German Pork Butchers: A Short History
The next time you find yourself in front of a shop window
with a hankering for a flaky sausage roll, a crusty rissole or a juicy pork
pie, you might want to pause and spend a reverent moment savoring the complex layers
of such seemingly simple meals. More than just tasty snacks, these familiar pork
dishes actually harken back to a wave of highly skilled German butchers who, in
immigrating to the British Isles during the Industrial Revolution, brought with
them a handicraft honed for centuries at home.
Home for these strapping young men was Hohenlohe,
a small but famed agricultural region of green rolling hills just on the other
side of the forest from your twin town of Backnang. Denied an inheritance
through the practice of primogenitor, these second-born sons packed their skill
set and sought their porcine fortunes overseas.
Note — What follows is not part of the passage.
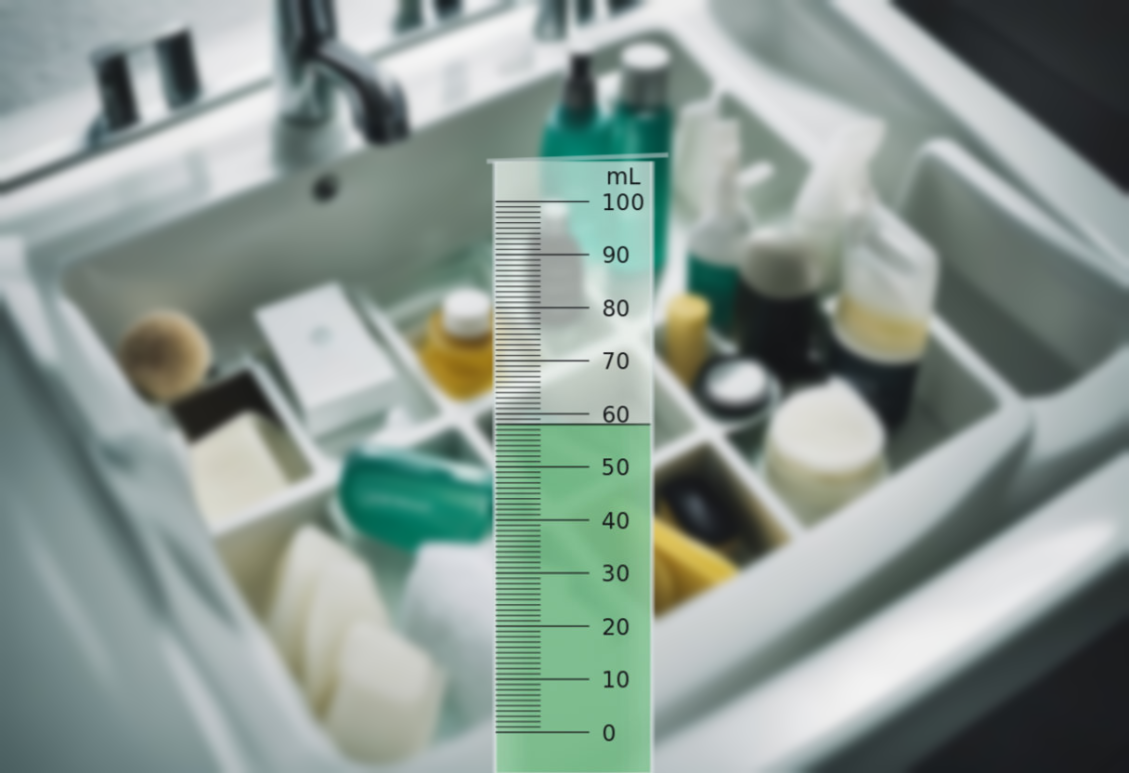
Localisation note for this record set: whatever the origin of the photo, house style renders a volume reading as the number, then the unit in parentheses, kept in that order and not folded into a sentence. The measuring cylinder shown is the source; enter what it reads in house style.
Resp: 58 (mL)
As luck would have it, their
arrival coincided with a growing need in industrial centers for quick and cheap
meals to fuel the workers on the factory floors. The pork butchers of Hohenlohe
obliged, and their delicious convenience foods, redolent of the homeland,
soon became dietary staples of the British working classes.
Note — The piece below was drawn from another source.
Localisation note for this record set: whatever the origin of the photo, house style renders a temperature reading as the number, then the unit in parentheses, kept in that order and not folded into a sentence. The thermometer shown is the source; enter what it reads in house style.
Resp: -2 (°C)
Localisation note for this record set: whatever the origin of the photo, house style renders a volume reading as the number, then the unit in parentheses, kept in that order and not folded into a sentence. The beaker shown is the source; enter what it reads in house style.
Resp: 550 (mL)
Tragically, this culinary symbiosis was cut short with
the onset of the First World War. The sinking of the British ocean liner Lusitania
especially fueled hostilities towards German immigrants who had become respected
members of British society. The butchers, suddenly subjected to riots and internment,
were forced either to leave or to erase all traces of their German heritage,
including a denial of the handicraft which had made their fortunes.
In a happy modern-day coda, however, the descendants
of these butchers journey regularly to the rolling hills of Hohenlohe to
explore their family origins. Organized by historian Karl-Heinz Wüstner, the
unique tours include cultural highlights of the region combined with insights
into the modern German pork industry.
In a further serendipitous twist, Hohenlohe is
also home to the company ZIEHL-ABEGG, a familiar name in the Chelmsford
industrial landscape. Personal connections within the Partnerschaftsverein
Backnang-Chelmsford made a recent outing with these British descendants possible.
On a steamy, hot August evening, the two groups sat down for a meal together.
Over cool glasses of bracing, dry local wine and hearty platters of salty pork delicacies,
we all agreed that it is a small world, after all.